> [PROVIDED TEXT]:
........
From: Peter Huang (Peng) @ 2012-04-17  6:22 UTC (permalink / raw)
  To: shemminger, 'David S. Miller', netdev
  Cc: eric.dumazet, linux-kernel, ctrix+debianbugs, peter.huangpeng,
	peter.huangpeng, harry.majun

When bridge is deleted before tap/vif device's delete, kernel may encounter an oops because of NULL reference to fake_rtable's dst.
Set fake_rtable's dst to NULL before sending packets out can solve this problem.


Acked-by: Eric Dumazet <eric.dumazet@gmail.com>
Signed-off-by: Peter Huang <peter.huangpeng@huawei.com>
---
include/linux/netfilter_bridge.h |    8 ++++++++
 net/bridge/br_forward.c          |    1 +
 net/bridge/br_netfilter.c        |    6 +-----
 3 files changed, 10 insertions(+), 5 deletions(-)
........
> [YOUR TASKS]:
- 1) In the bridge patch message, what step is proposed to prevent the oops?
- 2) Write the next part of the bridge patch message, picking up right after its last line.
The entries that come next have no connection to the bridge patch message.
........
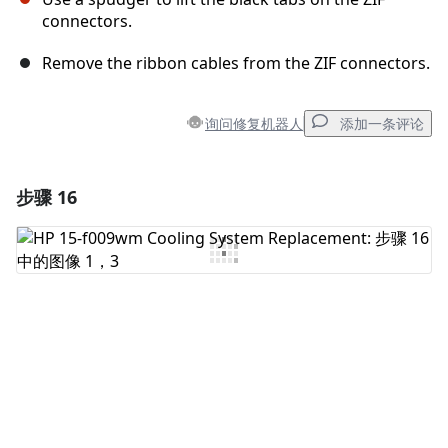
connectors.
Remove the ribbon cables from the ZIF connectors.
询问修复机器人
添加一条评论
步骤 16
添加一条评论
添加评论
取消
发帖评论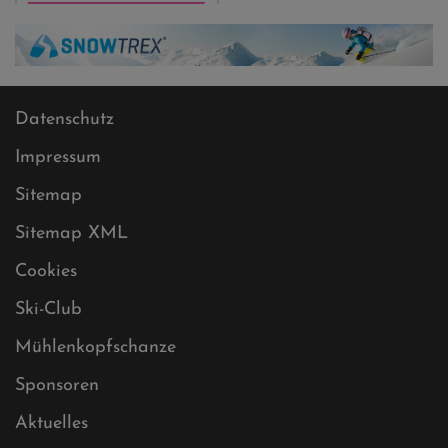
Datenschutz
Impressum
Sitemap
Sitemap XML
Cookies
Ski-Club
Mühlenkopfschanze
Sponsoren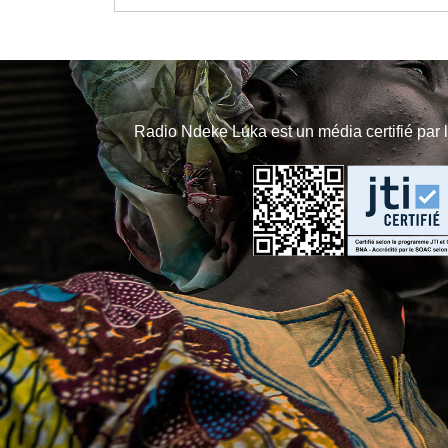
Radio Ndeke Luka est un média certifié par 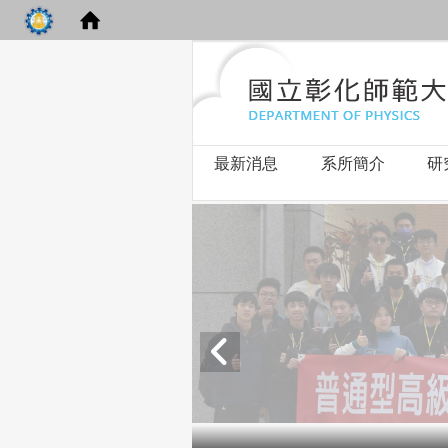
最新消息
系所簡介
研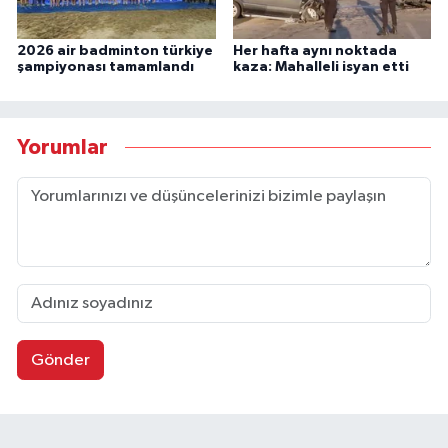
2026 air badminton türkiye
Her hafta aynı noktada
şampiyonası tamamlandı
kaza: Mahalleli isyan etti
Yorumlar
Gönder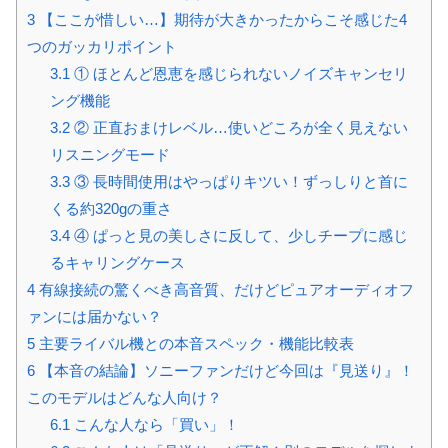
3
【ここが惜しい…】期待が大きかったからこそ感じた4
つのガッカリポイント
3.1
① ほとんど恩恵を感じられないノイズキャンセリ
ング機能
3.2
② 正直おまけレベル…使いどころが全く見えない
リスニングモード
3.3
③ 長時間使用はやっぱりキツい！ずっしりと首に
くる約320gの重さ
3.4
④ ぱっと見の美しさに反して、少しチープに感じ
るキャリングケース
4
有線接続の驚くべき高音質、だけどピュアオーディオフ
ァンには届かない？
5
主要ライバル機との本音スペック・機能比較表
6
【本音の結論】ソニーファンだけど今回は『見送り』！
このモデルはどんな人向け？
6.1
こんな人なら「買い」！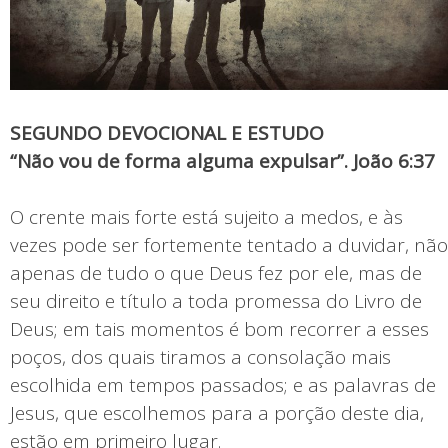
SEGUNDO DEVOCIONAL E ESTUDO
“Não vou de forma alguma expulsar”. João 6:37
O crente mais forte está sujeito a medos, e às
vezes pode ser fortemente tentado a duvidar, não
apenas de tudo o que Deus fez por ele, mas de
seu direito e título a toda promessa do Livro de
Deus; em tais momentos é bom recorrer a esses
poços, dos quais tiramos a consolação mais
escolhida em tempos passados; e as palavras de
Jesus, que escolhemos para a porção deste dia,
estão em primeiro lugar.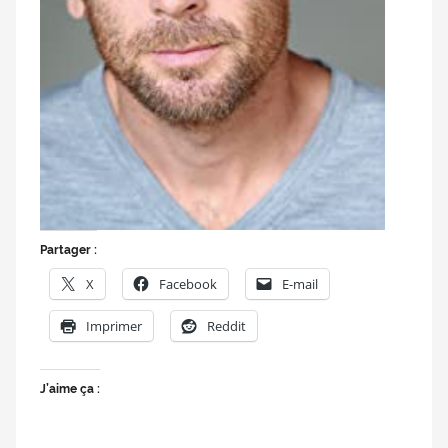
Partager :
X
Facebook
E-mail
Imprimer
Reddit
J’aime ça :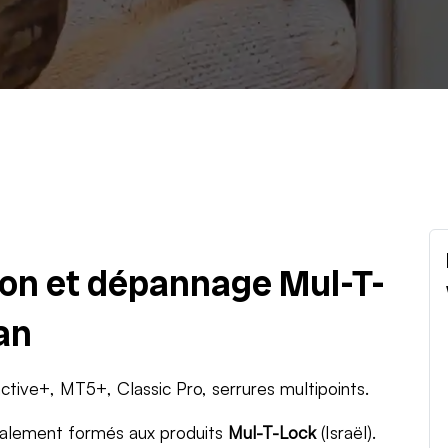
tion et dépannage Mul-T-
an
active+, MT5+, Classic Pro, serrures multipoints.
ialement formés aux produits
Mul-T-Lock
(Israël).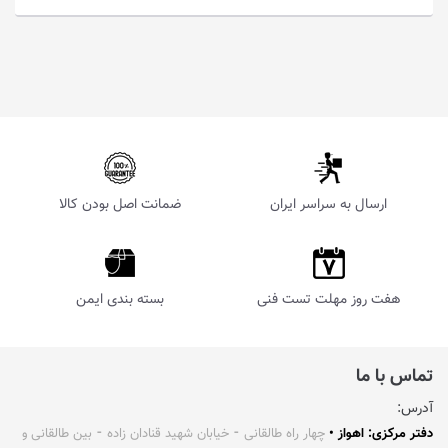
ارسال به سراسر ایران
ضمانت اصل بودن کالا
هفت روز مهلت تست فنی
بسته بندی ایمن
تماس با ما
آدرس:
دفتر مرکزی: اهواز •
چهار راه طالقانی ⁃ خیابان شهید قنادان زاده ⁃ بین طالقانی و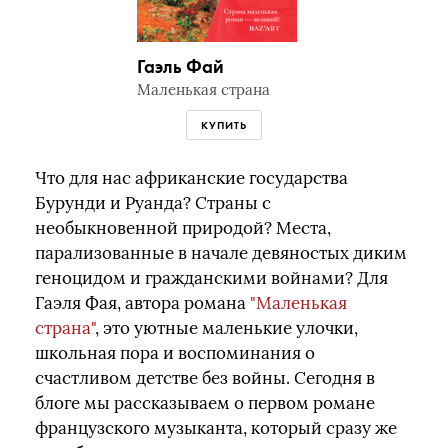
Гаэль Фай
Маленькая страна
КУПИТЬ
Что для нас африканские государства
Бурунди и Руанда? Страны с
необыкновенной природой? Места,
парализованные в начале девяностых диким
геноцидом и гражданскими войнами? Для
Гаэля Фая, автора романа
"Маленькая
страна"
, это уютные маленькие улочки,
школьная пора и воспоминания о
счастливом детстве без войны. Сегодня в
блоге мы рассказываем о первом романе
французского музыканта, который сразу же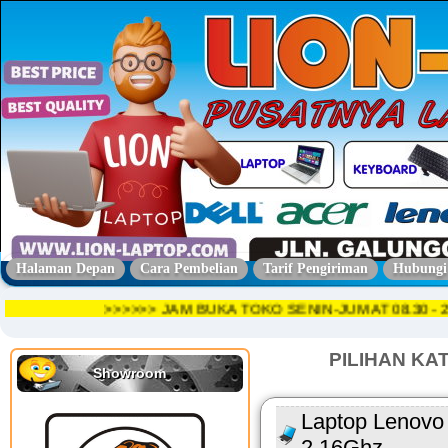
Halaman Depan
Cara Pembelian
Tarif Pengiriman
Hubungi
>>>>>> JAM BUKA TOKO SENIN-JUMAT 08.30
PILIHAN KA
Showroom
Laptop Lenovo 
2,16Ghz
........
> [ACTIVITY ANSWERS]:
- 1) Setting fake_rtable's dst to NULL before sending packets out.

- 2)
diff --git a/include/linux/netfilter_bridge.h b/include/linux/netfilter_bridge.h
index 0ddd161..70744fe 100644
--- a/include/linux/netfilter_bridge.h
+++ b/include/linux/netfilter_bridge.h
@@ -104,9 +104,17 @@ struct bridge_skb_cb {
 	} daddr;
 };
 
+static inline void br_drop_fake_rtable(struct sk_buff *skb) {
+	struct dst_entry *dst = skb_dst(skb);
+	/* abuse fact that only fake_rtable has DST_NOPEER set */
+	if (dst && (dst->flags & DST_NOPEER))
+		skb_dst_drop(skb);
+}
+
 #else
 #define nf_bridge_maybe_copy_header(skb)	(0)
 #define nf_bridge_pad(skb)			(0)
+#define br_drop_fake_rtable(skb)		(0)
 #endif /* CONFIG_BRIDGE_NETFILTER */
 
 #endif /* __KERNEL__ */
diff --git a/net/bridge/br_forward.c b/net/bridge/br_forward.c index 61f6534..a2098e3 100644
--- a/net/bridge/br_forward.c
+++ b/net/bridge/br_forward.c
@@ -47,6 +47,7 @@ int br_dev_queue_push_xmit(struct sk_buff *skb)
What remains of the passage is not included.